Well the Middle East is an obvious candidate, as a large proportion of imports already come from the region. However, frequent conflicts also tend to ramp up prices and threaten disruption of supplies from this part of the world, so it doesn't really make sense.
There are other options, including the United States where fracking has led to a boom in shale gas production in recent years. But it could be very difficult, not to mention expensive, to start importing more gas from across the pond.
And after all, the aim is to ensure energy security for the EU, which means reducing dependency on imports from all parts of the world, not just Russia. Diversifying gas supplies wouldn't really be solving the problem.

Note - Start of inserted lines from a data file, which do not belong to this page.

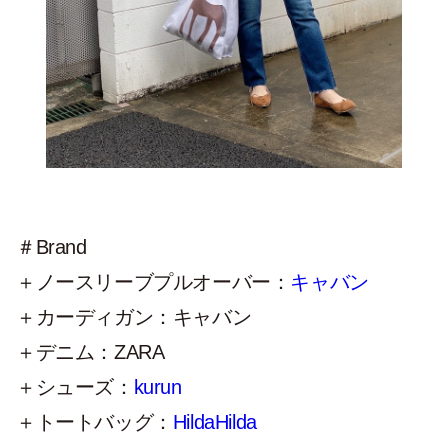
＃Brand
＋ノースリーブプルオーバー：
キャバン
＋カーディガン：キャバン
＋デニム：ZARA
＋シューズ：
kurun
＋トートバッグ：
HildaHilda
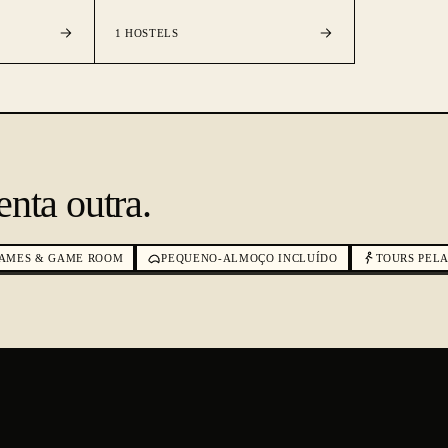
1
HOSTELS
nta outra.
AMES & GAME ROOM
PEQUENO-ALMOÇO INCLUÍDO
TOURS PELA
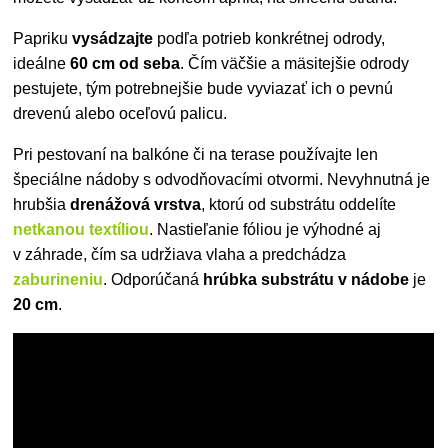
Papriku
vysádzajte
podľa potrieb konkrétnej odrody,
ideálne
60 cm od seba
. Čím väčšie a mäsitejšie odrody
pestujete, tým potrebnejšie bude vyviazať ich o pevnú
drevenú alebo oceľovú palicu.
Pri pestovaní na balkóne či na terase používajte len
špeciálne nádoby s odvodňovacími otvormi. Nevyhnutná je
hrubšia
drenážová vrstva
, ktorú od substrátu oddelíte
netkanou textíliou
. Nastieľanie fóliou je výhodné aj
v záhrade, čím sa udržiava vlaha a predchádza
zaburineniu
. Odporúčaná
hrúbka substrátu v nádobe
je
20 cm
.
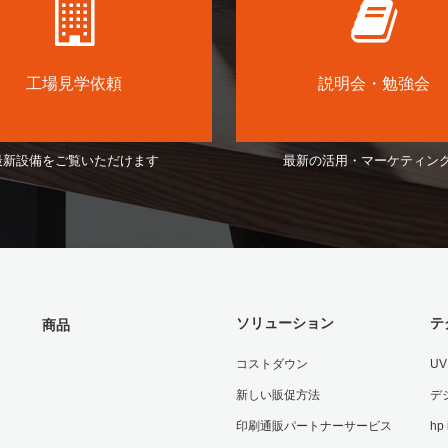
工場見学依頼
説明会・勉強会
最新設備をご覧いただけます
最新の活用・マーケティン
ソリューション
テ
商品
コストダウン
U
新しい販促方法
デ
印刷通販パートナーサービス
hp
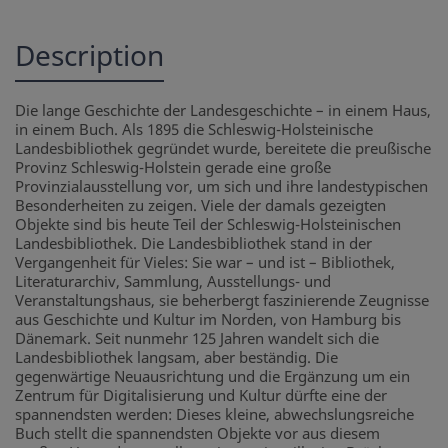
Description
Die lange Geschichte der Landesgeschichte – in einem Haus,
in einem Buch. Als 1895 die Schleswig-Holsteinische
Landesbibliothek gegründet wurde, bereitete die preußische
Provinz Schleswig-Holstein gerade eine große
Provinzialausstellung vor, um sich und ihre landestypischen
Besonderheiten zu zeigen. Viele der damals gezeigten
Objekte sind bis heute Teil der Schleswig-Holsteinischen
Landesbibliothek. Die Landesbibliothek stand in der
Vergangenheit für Vieles: Sie war – und ist – Bibliothek,
Literaturarchiv, Sammlung, Ausstellungs- und
Veranstaltungshaus, sie beherbergt faszinierende Zeugnisse
aus Geschichte und Kultur im Norden, von Hamburg bis
Dänemark. Seit nunmehr 125 Jahren wandelt sich die
Landesbibliothek langsam, aber beständig. Die
gegenwärtige Neuausrichtung und die Ergänzung um ein
Zentrum für Digitalisierung und Kultur dürfte eine der
spannendsten werden: Dieses kleine, abwechslungsreiche
Buch stellt die spannendsten Objekte vor aus diesem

Independence from Russian gas a long way off
No matter how much progress Europe makes in reducing its energy usage and finding new sources of energy, the fact is that independence from Russian gas will not come overnight. In fact, some believe it is unlikely to come for a long time.
The International Energy Agency's chief executive Maria van der Hoeven said recently that in reality, there are few options for Europe when it comes to sourcing gas outside of Russia.
"In the short term, Europe has very, very little means to diversify its gas imports," she told the Wall Street Journal. "As far as we can see, Russian gas will be needed in Europe."
Massimo Di-Odorado, a principal analyst at energy consultancy group Wood Mackenzie, agrees. He believes Europe will be turning to Russia for gas for some time to come.
"Russian gas remains competitive against other alternatives and will continue to be the cornerstone of European gas supply," he remarked. "Our long term view is that the Europe-Russia gas relationship will continue out of necessity."
So while the end goal remains to reduce reliance on Moscow for gas supplies, the challenge in the short term will be for EU member states to maintain their energy relationship with Russia while distancing themselves politically, and it could be a very delicate balance to strike.